Generally the fancy plastic backgrounds take the viewers eye away from the real plants. Solid backgrounds keep all the focus on the plants / fish / scape of the tank.


----------



## LadyoftheLake_99 (Jul 30, 2018)

Quagulator said:


> LadyoftheLake_99 said:
> 
> 
> > Hello All! This is my first post!
> ...


I know they're both inert, hence the water column dosing and root tabs. But the porosity of the EC is something that will bioaccumulate over time. I already have four bags of EC and one bag of sand for a 55 gallon tank, so I'm pretty set there.

The EC will rise to the surface though? Interesting.

I should probably state that the last question was referencing the plastic backgrounds that would be white or grey. I've seen people spray paint tanks but I'm not that dedicated.


----------



## Quagulator (May 4, 2015)

LadyoftheLake_99 said:


> I know they're both inert, hence the water column dosing and root tabs. But the porosity of the EC is something that will bioaccumulate over time. I already have four bags of EC and one bag of sand for a 55 gallon tank, so I'm pretty set there.
> 
> The EC will rise to the surface though? Interesting.
> 
> I should probably state that the last question was referencing the plastic backgrounds that would be white or grey. I've seen people spray paint tanks but I'm not that dedicated.


Eco-complete is really light by nature, much less dense than sand. So over time the eco-complete will come up through the sand and you'll be left with a mixture of both. 

Eco-complete has a poor CEC rating (less than 3 meq/100g) so it will not become any more bio-active than a large grained sand. 

I've used plain plastic backgrounds without issue, I've used Bristol board from an arts and craft store without issue, window tint, glass "frosting" plastidip and paint all without issue.


----------



## mgeorges (Feb 1, 2017)

I made this mistake once. Beautiful white sand on top of Eco-Complete. Really bad idea. Any time you go to move a rooted plant, it'll pull up EC with it. Like Quagulator said, it's not going to stay separated for long.


----------



## Mike A. (Jan 6, 2018)

LadyoftheLake_99 said:


> I know they're both inert, hence the water column dosing and root tabs. But the porosity of the EC is something that will bioaccumulate over time. I already have four bags of EC and one bag of sand for a 55 gallon tank, so I'm pretty set there.
> 
> The EC will rise to the surface though? Interesting.
> 
> I should probably state that the last question was referencing the plastic backgrounds that would be white or grey. I've seen people spray paint tanks but I'm not that dedicated.
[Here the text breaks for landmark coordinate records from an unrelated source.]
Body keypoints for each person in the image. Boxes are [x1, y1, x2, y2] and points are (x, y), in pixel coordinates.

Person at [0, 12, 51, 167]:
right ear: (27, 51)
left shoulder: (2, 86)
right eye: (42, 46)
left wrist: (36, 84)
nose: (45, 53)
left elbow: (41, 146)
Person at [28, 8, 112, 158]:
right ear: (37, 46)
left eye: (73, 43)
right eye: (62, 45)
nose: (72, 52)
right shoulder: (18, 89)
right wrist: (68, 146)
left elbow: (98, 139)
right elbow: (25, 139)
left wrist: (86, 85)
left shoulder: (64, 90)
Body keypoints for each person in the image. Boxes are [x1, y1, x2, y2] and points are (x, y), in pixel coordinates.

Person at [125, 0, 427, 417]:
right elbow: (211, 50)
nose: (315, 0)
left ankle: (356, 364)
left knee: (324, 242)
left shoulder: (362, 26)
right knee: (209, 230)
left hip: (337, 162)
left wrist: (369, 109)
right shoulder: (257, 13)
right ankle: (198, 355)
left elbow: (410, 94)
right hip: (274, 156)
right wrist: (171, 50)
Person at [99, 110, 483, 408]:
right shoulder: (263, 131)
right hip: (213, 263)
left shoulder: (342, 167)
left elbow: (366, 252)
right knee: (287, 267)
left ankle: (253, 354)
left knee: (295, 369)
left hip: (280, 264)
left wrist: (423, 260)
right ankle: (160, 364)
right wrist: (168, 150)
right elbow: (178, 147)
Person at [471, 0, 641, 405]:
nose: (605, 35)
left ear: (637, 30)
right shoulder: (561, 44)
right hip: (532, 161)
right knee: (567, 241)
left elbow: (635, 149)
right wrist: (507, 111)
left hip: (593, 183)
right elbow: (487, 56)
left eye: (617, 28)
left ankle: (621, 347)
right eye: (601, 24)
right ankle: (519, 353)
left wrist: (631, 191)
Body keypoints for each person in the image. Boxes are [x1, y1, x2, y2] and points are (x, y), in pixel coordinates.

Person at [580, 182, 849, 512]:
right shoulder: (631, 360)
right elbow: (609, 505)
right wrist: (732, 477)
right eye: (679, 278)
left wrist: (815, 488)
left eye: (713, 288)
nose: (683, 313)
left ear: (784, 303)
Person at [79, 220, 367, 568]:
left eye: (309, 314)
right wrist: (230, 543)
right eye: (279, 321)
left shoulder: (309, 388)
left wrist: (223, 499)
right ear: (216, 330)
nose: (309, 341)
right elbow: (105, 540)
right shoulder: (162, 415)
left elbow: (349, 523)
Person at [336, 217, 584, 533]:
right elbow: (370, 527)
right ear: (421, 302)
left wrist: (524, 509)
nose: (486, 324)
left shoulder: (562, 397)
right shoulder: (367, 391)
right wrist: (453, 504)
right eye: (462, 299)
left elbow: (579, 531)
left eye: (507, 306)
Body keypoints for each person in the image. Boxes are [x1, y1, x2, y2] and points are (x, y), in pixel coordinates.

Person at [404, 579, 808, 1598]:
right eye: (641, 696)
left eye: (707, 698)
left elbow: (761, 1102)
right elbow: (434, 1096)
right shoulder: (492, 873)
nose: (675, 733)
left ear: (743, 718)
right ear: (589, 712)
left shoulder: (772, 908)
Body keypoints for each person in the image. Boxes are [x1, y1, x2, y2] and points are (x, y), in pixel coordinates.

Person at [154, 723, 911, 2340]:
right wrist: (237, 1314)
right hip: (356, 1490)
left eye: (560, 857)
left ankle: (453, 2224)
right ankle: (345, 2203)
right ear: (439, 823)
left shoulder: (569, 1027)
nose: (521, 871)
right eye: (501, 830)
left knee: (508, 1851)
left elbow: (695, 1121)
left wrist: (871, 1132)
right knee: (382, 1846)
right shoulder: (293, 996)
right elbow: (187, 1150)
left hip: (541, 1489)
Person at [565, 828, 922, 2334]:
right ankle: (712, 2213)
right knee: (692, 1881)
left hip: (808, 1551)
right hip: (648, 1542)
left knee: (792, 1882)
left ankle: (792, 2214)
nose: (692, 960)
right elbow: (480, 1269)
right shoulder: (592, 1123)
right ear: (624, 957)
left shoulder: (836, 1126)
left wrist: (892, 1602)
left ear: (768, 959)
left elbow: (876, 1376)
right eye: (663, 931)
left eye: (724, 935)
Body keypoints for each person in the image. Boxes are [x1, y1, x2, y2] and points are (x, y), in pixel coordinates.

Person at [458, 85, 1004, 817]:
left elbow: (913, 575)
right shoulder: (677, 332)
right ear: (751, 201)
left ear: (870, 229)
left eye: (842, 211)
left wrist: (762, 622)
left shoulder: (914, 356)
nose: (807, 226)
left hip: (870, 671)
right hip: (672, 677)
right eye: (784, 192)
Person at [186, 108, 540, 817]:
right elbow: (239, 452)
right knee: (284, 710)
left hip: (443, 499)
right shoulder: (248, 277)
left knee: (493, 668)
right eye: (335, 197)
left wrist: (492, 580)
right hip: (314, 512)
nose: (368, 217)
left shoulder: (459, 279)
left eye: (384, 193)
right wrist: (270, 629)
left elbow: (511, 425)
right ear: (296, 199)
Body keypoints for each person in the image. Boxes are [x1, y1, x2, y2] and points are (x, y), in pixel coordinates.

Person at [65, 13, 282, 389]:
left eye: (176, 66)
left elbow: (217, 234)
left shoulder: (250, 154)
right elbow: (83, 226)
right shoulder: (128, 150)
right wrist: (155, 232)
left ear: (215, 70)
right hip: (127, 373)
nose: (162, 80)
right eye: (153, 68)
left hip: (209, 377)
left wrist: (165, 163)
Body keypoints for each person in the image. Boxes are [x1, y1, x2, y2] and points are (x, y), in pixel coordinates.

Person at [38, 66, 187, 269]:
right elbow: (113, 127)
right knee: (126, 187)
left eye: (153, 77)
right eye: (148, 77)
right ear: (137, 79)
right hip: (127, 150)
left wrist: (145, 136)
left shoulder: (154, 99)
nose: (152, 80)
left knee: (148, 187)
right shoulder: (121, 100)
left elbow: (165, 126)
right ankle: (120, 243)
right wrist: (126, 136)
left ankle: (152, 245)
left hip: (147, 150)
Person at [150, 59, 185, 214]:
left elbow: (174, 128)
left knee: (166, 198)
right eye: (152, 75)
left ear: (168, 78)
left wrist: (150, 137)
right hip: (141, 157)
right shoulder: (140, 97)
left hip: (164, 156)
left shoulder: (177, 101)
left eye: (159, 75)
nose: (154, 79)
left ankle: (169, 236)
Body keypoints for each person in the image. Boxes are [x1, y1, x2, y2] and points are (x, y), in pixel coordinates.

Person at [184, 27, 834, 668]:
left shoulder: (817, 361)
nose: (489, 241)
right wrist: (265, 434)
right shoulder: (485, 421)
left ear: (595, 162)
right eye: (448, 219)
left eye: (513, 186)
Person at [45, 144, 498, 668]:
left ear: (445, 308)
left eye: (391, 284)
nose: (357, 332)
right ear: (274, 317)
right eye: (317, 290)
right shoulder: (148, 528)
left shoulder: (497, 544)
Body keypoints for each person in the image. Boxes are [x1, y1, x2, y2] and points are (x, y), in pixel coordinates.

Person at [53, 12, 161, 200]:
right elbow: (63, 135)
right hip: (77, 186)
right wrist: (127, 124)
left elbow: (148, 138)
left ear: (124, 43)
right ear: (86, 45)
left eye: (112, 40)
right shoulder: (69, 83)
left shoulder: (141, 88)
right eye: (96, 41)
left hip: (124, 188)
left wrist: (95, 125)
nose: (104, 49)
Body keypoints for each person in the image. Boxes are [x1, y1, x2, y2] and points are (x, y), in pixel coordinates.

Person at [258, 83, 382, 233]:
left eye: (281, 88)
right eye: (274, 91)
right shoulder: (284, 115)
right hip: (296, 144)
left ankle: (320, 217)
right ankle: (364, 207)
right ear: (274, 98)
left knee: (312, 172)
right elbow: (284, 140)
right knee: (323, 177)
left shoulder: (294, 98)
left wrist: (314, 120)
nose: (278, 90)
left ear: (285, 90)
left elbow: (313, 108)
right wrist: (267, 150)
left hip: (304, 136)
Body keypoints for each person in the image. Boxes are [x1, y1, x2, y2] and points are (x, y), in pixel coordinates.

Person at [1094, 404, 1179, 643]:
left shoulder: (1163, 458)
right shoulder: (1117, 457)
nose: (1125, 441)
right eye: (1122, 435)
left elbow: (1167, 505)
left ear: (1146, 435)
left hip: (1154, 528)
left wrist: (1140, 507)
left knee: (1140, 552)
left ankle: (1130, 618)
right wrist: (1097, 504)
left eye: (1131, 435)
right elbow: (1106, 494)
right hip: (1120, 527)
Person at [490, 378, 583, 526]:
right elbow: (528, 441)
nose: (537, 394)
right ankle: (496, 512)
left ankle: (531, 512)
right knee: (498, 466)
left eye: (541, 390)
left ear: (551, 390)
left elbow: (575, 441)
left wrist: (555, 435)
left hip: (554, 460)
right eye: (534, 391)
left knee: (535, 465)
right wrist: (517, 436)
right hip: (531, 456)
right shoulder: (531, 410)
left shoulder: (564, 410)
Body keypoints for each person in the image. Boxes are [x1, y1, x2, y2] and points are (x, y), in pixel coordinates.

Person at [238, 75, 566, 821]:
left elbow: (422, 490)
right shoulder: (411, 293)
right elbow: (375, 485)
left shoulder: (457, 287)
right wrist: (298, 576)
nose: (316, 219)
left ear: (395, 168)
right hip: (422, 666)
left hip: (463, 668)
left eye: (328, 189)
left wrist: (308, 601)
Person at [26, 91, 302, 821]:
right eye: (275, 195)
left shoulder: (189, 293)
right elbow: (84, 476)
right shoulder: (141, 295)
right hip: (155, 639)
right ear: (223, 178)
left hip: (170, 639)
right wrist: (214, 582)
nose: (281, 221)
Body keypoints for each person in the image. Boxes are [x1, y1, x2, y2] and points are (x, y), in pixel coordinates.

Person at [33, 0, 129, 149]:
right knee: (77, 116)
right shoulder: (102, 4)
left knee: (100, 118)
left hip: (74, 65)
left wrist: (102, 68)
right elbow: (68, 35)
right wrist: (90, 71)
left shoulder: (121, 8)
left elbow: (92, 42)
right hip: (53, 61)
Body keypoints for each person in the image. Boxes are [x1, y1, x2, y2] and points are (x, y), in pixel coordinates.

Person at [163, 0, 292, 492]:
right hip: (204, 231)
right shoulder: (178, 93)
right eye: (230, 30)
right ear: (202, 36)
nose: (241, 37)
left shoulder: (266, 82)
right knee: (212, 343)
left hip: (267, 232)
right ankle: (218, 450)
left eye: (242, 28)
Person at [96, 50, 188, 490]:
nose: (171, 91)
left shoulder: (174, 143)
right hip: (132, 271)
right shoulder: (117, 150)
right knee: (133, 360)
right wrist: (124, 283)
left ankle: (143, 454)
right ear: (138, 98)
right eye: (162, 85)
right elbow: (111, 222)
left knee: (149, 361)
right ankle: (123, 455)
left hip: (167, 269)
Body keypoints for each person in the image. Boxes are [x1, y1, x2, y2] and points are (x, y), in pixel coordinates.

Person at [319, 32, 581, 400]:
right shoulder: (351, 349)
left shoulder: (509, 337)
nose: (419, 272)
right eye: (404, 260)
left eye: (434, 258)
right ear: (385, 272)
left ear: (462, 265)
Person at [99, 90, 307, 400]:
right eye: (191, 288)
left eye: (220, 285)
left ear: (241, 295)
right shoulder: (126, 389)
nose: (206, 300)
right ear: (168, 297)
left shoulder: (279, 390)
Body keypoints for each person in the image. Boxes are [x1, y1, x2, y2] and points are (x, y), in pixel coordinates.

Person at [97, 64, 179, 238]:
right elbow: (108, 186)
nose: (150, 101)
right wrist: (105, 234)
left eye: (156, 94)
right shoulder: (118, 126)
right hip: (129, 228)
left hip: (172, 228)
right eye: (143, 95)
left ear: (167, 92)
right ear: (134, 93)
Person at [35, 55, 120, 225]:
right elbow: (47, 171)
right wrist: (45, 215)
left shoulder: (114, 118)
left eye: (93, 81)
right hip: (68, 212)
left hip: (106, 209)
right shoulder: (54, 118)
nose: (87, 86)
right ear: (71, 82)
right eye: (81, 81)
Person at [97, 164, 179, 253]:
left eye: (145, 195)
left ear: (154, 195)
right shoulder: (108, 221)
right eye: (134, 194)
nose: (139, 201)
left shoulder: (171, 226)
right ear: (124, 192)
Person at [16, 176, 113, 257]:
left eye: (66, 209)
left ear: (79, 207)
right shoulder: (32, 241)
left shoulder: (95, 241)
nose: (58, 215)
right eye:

I've put sand over mine in several tanks for the same reason with no negative effects that I can think of. I doesn't really sift to the top on it's own like a sieve-type effect (assuming a reasonable layer thickness and beyond what falls into the cracks to begin with) but it will get pulled to the top when moving things around, vacuuming, etc. How much that happens will depend on layer depth and how much you're in there. Left alone it will stay as it was put down.

But I'd agree with Quagulator. I don't spend the money for EC anymore. I just go buy the big bags of Black Diamond for $8. No difference that I can see in results between it alone and EC alone or capped in any of my tanks.


----------



## Cobra LA (Oct 30, 2017)

I didn't use Eco-Complete capped with sand, but I did use Flourite & capped it with some pool filter sand. And the only Flourite that's popped up is from me when I planted my plants, and I think it makes the sand look better with the specs of the black Flourite. I have a bunch of Cory Cats & they really like rooting around in the sand so that's one of the reasons I capped the Flourite, and I just like the look of sand.


----------